(WHAT YOU ARE ASKED TO DO)
Could you tally the lines in the listing below that include the word "Test"? Respond with the total alone.

(DATASET EXTRACT)
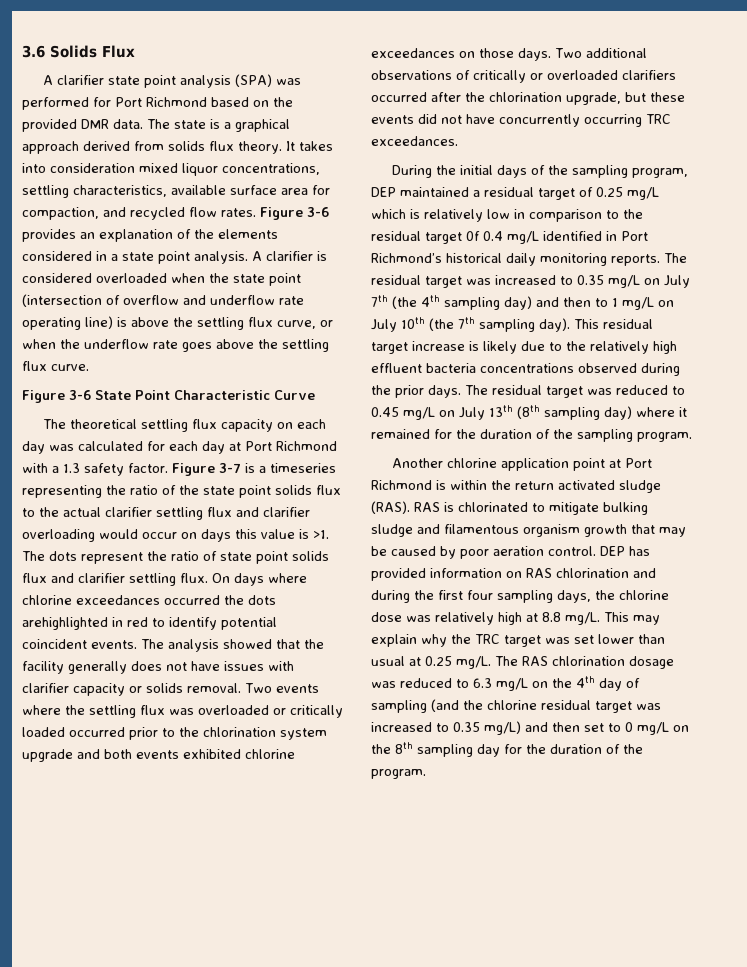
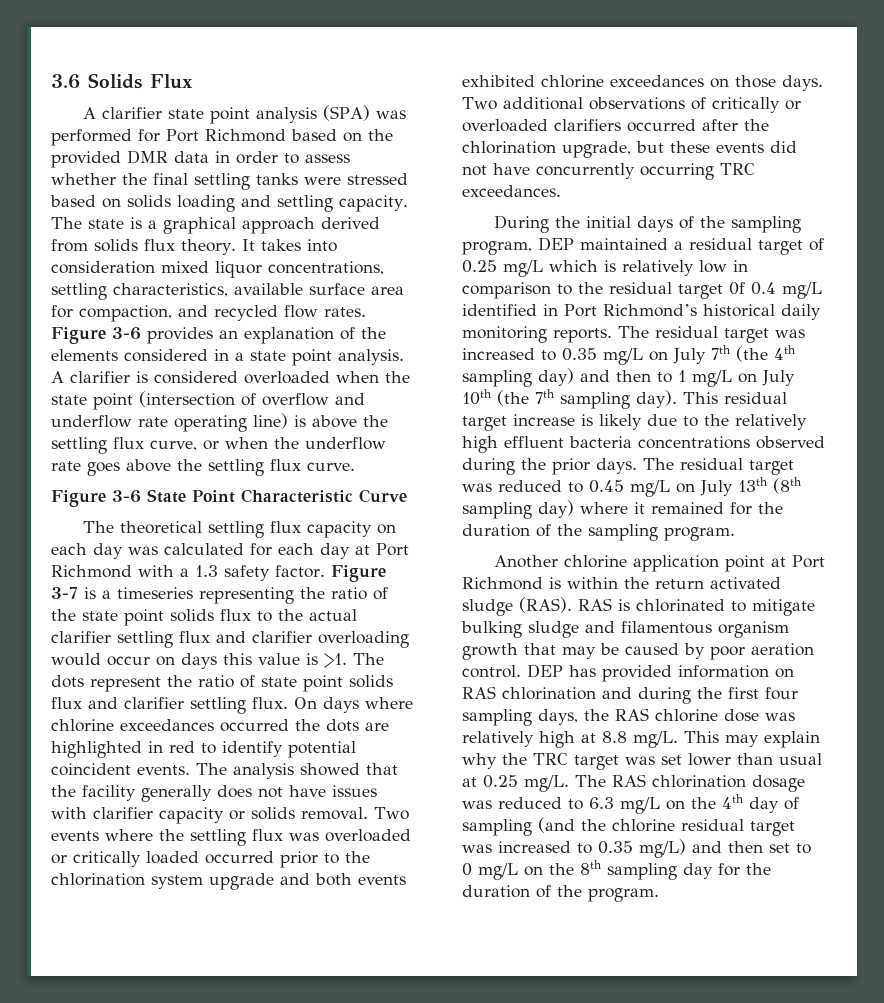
[113,119,143,129] data. -> [174,151,350,164] [51,173,408,190] [50,195,408,212] data in order to assess whether the final settling tanks were stressed based on solids loading and settling capacity.
[22,617,108,630] arehighlighted -> [365,722,389,731] [51,741,142,758] are highlighted
(615, 595) none -> [615,708,649,721] RAS

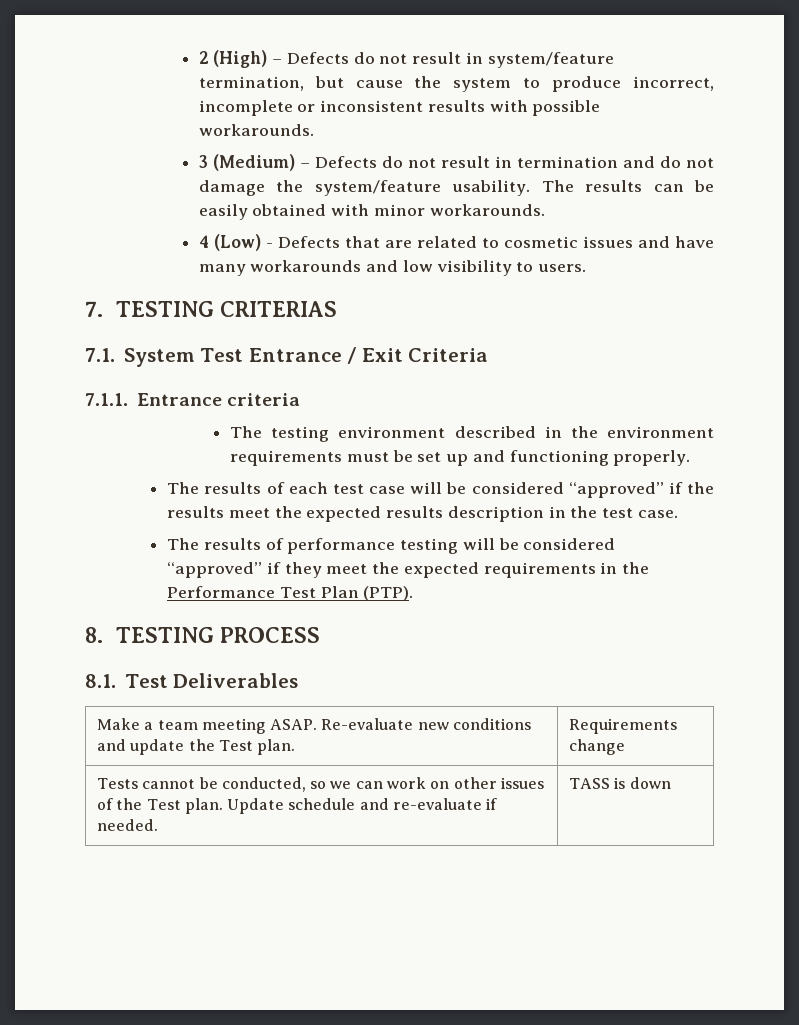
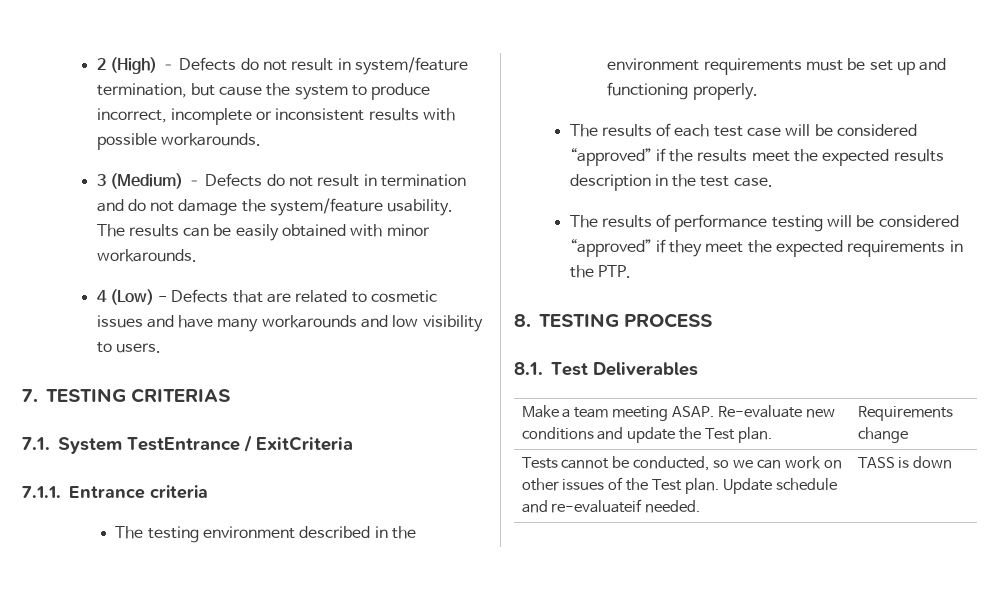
[200,347,489,364] Test Entrance / Exit Criteria -> [127,435,353,452] TestEntrance / ExitCriteria
[167,586,414,601] Performance Test Plan (PTP). -> [597,265,631,278] PTP.
[393,798,498,810] re-evaluate if -> [551,499,643,513] re-evaluateif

(PROBLEM SOLUTION)
2